Large numbers of financial organisations are gravely worried about the security of data in the cloud and how easily it can be recovered should an infiltration occur.
A study by Vanson Bourne, commissioned by NCC Group, found 72 per cent of financial organisations are “extremely concerned about data not being backed up and problems with disaster recovery”.
Of those that aren’t already using a cloud service to store or handle data, 40 per cent don’t do so because of a fear that a sudden huge loss of data could take place at any time.
“As we saw with collapsed data centre provider 2e2 last year, without a proper disaster recovery plan a company can quickly fall to its knees,” said Daniel Liptrott, managing director of NCC Group’s escrow division, according to Cloud Pro. “However, there are comprehensive backup solutions available to those using cloud applications, so businesses needn’t shy away from cloud adoption due to fear of data loss as long as they take necessary precautions.”

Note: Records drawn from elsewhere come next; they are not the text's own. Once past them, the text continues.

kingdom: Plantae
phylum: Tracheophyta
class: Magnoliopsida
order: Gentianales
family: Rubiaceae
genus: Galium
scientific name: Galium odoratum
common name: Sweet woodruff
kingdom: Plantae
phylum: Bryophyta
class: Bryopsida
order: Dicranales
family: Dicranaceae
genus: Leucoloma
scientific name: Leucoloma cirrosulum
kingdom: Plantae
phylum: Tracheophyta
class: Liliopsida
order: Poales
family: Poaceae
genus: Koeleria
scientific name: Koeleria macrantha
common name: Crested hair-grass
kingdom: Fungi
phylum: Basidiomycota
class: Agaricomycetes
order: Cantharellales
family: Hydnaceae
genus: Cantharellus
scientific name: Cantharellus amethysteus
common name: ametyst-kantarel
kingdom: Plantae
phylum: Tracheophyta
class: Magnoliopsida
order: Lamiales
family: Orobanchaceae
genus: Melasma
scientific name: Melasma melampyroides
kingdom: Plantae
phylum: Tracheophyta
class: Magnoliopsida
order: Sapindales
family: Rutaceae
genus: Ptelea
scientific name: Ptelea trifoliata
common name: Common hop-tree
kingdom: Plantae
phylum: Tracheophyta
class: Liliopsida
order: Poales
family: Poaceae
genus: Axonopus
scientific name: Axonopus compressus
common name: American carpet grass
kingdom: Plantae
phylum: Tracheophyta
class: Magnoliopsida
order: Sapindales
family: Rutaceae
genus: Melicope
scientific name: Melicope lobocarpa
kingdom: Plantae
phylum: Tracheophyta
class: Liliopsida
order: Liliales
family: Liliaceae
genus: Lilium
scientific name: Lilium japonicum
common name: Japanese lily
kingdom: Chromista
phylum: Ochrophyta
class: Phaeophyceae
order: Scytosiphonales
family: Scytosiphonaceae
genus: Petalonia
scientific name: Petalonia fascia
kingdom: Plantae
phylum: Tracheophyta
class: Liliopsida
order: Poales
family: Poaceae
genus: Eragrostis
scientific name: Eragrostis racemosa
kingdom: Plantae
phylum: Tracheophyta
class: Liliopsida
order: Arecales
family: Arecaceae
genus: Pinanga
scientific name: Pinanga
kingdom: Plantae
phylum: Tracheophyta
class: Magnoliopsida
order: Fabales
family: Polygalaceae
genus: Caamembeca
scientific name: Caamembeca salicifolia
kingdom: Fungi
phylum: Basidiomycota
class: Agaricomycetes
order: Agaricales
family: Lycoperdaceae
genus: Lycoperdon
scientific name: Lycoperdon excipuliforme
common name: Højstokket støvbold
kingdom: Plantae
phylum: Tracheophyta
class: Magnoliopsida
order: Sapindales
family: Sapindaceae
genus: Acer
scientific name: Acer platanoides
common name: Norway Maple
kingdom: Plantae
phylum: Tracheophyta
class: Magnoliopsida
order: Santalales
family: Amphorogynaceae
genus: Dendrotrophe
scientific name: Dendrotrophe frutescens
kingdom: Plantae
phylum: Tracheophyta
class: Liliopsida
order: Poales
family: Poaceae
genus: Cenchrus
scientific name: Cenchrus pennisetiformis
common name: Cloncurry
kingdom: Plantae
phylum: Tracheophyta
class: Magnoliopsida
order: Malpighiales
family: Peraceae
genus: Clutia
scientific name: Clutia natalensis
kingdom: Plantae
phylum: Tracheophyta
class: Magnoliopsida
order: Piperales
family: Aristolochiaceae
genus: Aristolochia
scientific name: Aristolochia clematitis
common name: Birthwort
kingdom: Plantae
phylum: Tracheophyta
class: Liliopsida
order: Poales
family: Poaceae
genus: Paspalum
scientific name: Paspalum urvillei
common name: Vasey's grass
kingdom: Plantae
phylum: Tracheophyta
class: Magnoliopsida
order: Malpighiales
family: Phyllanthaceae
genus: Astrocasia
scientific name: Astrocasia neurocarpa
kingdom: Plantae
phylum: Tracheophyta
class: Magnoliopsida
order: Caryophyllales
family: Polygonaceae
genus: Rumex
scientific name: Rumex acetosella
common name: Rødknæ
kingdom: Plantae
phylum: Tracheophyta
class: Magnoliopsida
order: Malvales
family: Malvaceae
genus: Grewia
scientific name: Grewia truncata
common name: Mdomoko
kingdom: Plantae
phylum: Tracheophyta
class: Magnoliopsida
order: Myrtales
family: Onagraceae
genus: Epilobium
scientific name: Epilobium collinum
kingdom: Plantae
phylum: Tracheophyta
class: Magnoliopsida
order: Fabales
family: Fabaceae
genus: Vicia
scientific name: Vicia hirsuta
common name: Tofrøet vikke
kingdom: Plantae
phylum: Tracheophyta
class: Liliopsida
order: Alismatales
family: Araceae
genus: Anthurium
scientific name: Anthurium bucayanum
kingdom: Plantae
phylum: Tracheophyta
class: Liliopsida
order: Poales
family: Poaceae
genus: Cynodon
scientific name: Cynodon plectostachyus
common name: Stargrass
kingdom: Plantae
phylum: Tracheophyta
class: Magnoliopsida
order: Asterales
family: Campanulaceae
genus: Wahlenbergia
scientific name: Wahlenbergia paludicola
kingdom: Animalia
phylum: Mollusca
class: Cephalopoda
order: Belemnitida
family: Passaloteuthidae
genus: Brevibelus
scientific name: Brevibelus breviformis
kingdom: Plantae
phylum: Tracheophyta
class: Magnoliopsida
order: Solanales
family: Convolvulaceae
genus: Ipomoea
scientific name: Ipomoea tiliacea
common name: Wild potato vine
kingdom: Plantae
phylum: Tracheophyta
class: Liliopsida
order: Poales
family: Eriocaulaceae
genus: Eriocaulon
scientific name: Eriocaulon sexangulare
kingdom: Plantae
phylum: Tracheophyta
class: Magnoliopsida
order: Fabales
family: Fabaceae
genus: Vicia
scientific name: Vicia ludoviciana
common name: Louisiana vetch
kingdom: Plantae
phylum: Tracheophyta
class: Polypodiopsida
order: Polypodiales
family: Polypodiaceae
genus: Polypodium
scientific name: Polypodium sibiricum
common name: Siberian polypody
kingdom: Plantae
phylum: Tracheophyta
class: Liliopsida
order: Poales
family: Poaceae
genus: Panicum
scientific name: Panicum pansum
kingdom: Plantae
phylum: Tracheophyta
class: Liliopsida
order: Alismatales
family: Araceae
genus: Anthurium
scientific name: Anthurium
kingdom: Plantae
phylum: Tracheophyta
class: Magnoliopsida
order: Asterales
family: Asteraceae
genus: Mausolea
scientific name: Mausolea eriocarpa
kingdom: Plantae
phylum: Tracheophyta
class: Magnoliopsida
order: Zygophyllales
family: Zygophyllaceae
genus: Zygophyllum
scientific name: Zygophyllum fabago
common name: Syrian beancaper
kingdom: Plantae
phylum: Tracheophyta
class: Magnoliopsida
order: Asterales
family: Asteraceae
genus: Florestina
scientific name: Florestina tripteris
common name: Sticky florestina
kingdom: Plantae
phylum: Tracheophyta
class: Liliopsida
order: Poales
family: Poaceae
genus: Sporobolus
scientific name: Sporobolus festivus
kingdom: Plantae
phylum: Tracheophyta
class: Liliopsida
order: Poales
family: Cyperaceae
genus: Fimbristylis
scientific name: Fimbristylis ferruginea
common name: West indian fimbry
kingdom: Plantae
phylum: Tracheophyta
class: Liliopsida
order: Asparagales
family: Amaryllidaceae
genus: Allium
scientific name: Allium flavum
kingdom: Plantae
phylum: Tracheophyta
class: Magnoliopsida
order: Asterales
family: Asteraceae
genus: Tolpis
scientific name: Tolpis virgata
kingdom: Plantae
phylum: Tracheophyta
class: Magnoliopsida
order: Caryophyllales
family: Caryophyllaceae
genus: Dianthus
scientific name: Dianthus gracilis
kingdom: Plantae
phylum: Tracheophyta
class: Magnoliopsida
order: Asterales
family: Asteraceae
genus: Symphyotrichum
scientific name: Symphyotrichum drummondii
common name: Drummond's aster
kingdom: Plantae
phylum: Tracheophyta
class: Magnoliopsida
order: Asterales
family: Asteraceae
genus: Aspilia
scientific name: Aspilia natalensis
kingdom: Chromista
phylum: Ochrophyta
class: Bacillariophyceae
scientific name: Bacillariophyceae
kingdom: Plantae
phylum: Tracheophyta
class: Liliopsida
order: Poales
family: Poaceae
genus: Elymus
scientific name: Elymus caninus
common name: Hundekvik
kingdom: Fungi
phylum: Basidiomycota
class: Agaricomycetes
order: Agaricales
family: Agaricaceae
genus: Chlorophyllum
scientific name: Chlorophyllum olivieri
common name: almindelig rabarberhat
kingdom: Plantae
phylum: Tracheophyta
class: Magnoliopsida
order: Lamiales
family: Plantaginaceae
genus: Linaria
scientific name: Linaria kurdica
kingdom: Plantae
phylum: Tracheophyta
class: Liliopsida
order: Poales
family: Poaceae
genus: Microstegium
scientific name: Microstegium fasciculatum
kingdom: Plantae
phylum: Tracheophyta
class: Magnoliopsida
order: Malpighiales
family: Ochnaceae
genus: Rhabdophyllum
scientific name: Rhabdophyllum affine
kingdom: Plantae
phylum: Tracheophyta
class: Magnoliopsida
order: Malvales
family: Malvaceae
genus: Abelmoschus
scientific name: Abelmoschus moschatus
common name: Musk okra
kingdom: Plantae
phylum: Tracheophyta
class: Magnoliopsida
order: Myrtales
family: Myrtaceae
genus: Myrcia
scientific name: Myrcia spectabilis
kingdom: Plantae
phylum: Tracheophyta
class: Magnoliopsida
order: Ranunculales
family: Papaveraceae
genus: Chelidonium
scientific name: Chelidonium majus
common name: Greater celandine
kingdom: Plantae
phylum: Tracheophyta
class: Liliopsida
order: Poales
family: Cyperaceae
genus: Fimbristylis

Most financial institutions don’t have an effective plan should anything go wrong with 74 per cent admitting it would take more than a week to implement a contingency plan and five per cent think it would take between two and three months.
“In a sector where time equates to large sums of money, organisations should ensure that they have comprehensive and effective disaster recovery plans in place to avoid costly delays if something goes wrong,” Liptrott added.
Companies that work with highly sensitive data, such as those in the financial sector, are right to be worried about data, though this can easily be addressed by choosing the right supplier that offers the correct level of security. This will mean that the flexibility of the cloud ultimately outweighs the risk and means less chance that a catastrophic data loss will occur.